When hook_point_in != hook_point_out, the configuration defines a transcoder rather than a standard SAE. This allows the model to learn the transformation between two different points in the network.

Initialization Strategy

Proper initialization is crucial for training high-quality transcoders. We recommend the following configuration:

from lm_saes import InitializerConfig

initializer = InitializerConfig(
    bias_init_method="geometric_median",
    init_encoder_bias_with_mean_hidden_pre=True,
    init_encoder_with_decoder_transpose=False,
    grid_search_init_norm=True,
    initialize_tc_with_mlp=True,
    model_layer=6,  # Specify which layer to extract MLP weights from
)
Parameter Recommended Value Description
bias_init_method "geometric_median" Initializes the decoder bias using the geometric median of the activation distribution, which is more robust to skewed/biased activations than "all_zero"
init_encoder_bias_with_mean_hidden_pre True Initializes the encoder bias with the mean of the pre-activation distribution, which is more robust to skewed/biased activations and stabilizes early training
init_encoder_with_decoder_transpose False Disables encoder initialization from decoder transpose. This is typically set to False when training transcoder
grid_search_init_norm True Performs a grid search to find the optimal encoder/decoder weight scale that minimizes initial MSE loss
initialize_tc_with_mlp True Initializes the transcoder decoder weights with the corresponding MLP layer weights.
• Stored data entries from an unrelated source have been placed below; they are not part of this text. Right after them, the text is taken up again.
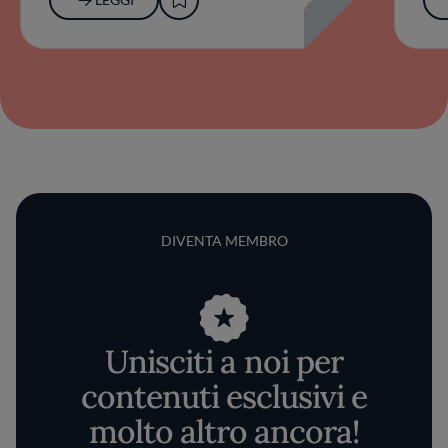
DIVENTA MEMBRO
Unisciti a noi per
contenuti esclusivi e
molto altro ancora!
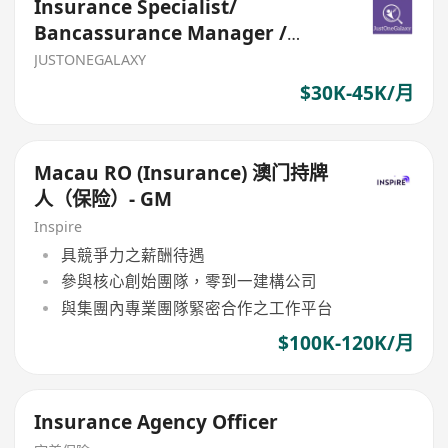
Insurance Specialist/
Bancassurance Manager /
Senior Officer
JUSTONEGALAXY
$30K-45K/月
Macau RO (Insurance) 澳门持牌
人（保险）- GM
Inspire
具競爭力之薪酬待遇
參與核心創始團隊，零到一建構公司
與集團內專業團隊緊密合作之工作平台
$100K-120K/月
Insurance Agency Officer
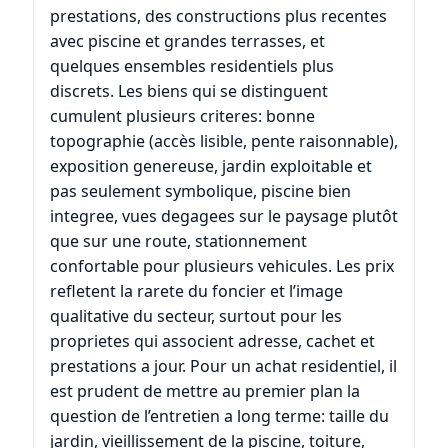
prestations, des constructions plus recentes
avec piscine et grandes terrasses, et
quelques ensembles residentiels plus
discrets. Les biens qui se distinguent
cumulent plusieurs criteres: bonne
topographie (accès lisible, pente raisonnable),
exposition genereuse, jardin exploitable et
pas seulement symbolique, piscine bien
integree, vues degagees sur le paysage plutôt
que sur une route, stationnement
confortable pour plusieurs vehicules. Les prix
refletent la rarete du foncier et l’image
qualitative du secteur, surtout pour les
proprietes qui associent adresse, cachet et
prestations a jour. Pour un achat residentiel, il
est prudent de mettre au premier plan la
question de l’entretien a long terme: taille du
jardin, vieillissement de la piscine, toiture,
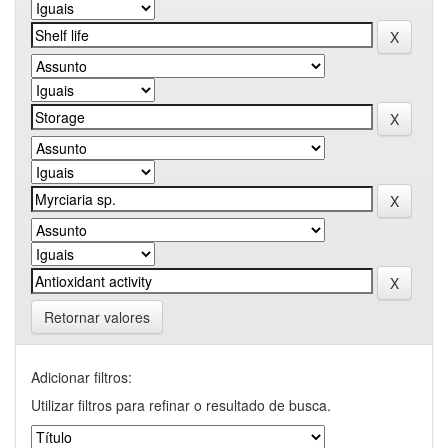
Retornar valores
Adicionar filtros:
Utilizar filtros para refinar o resultado de busca.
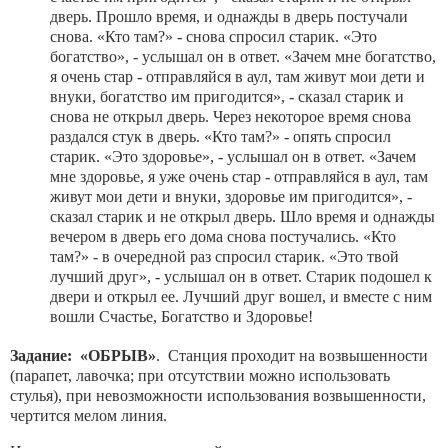
дверь. Прошло время, и однажды в дверь постучали
снова. «Кто там?» - снова спросил старик. «Это
богатство», - услышал он в ответ. «Зачем мне богатство,
я очень стар - отправляйся в аул, там живут мои дети и
внуки, богатство им пригодится», - сказал старик и
снова не открыл дверь. Через некоторое время снова
раздался стук в дверь. «Кто там?» - опять спросил
старик. «Это здоровье», - услышал он в ответ. «Зачем
мне здоровье, я уже очень стар - отправляйся в аул, там
живут мои дети и внуки, здоровье им пригодится», -
сказал старик и не открыл дверь. Шло время и однажды
вечером в дверь его дома снова постучались. «Кто
там?» - в очередной раз спросил старик. «Это твой
лучший друг», - услышал он в ответ. Старик подошел к
двери и открыл ее. Лучший друг вошел, и вместе с ним
вошли Счастье, Богатство и Здоровье!
Задание: «ОБРЫВ»
. Станция проходит на возвышенности
(парапет, лавочка; при отсутствии можно использовать
стулья), при невозможности использования возвышенности,
чертится мелом линия.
This helps the transcoder start from a good approximation of the MLP computation
model_layer Layer index Specifies which layer to extract MLP weights from. Should match the layer number in your hook_point_in/hook_point_out configuration

This initialization strategy is particularly effective for transcoders decomposing MLP sublayers, as it allows the transcoder to start from a good approximation of the target computation and converge faster during training.

Training

Training a Transcoder follows the same workflow as described in the Train SAEs guide.